Extracted material START

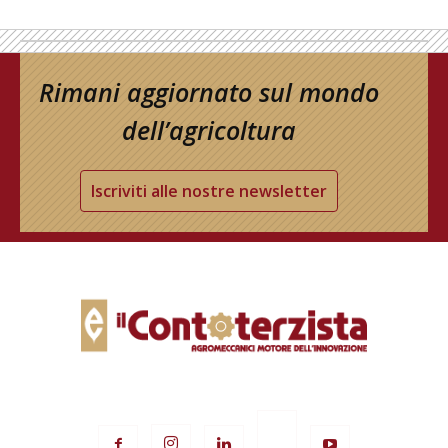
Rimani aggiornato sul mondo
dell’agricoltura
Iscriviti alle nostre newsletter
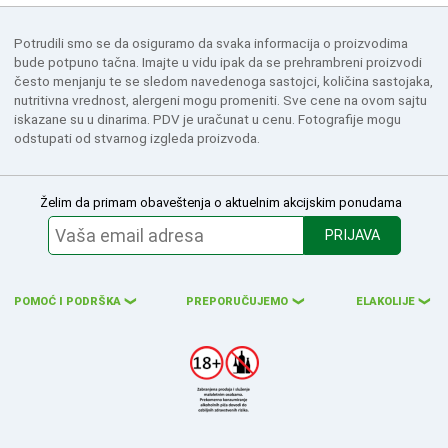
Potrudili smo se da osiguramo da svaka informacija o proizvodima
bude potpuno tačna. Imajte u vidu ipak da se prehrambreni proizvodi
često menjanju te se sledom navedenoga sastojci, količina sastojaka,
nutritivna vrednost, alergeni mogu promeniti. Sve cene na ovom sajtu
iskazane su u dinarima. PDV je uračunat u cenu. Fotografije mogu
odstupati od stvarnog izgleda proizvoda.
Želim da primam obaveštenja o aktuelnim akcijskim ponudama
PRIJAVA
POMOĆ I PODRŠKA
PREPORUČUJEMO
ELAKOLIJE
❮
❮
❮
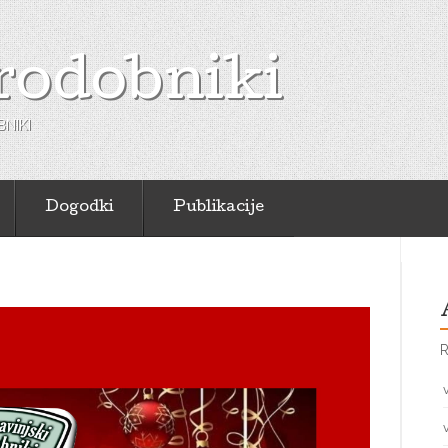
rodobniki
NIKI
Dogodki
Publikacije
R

Extracted material END

About this task
The lines from the one containing "PREPORUČUJEMO" through the last line of the entries are to be copied exactly, both ends included, and the pictures are to be omitted.

Written reply
PREPORUČUJEMO
ELAKOLIJE
❮
❮
❮
rodobniki
NIKI
Dogodki
Publikacije
R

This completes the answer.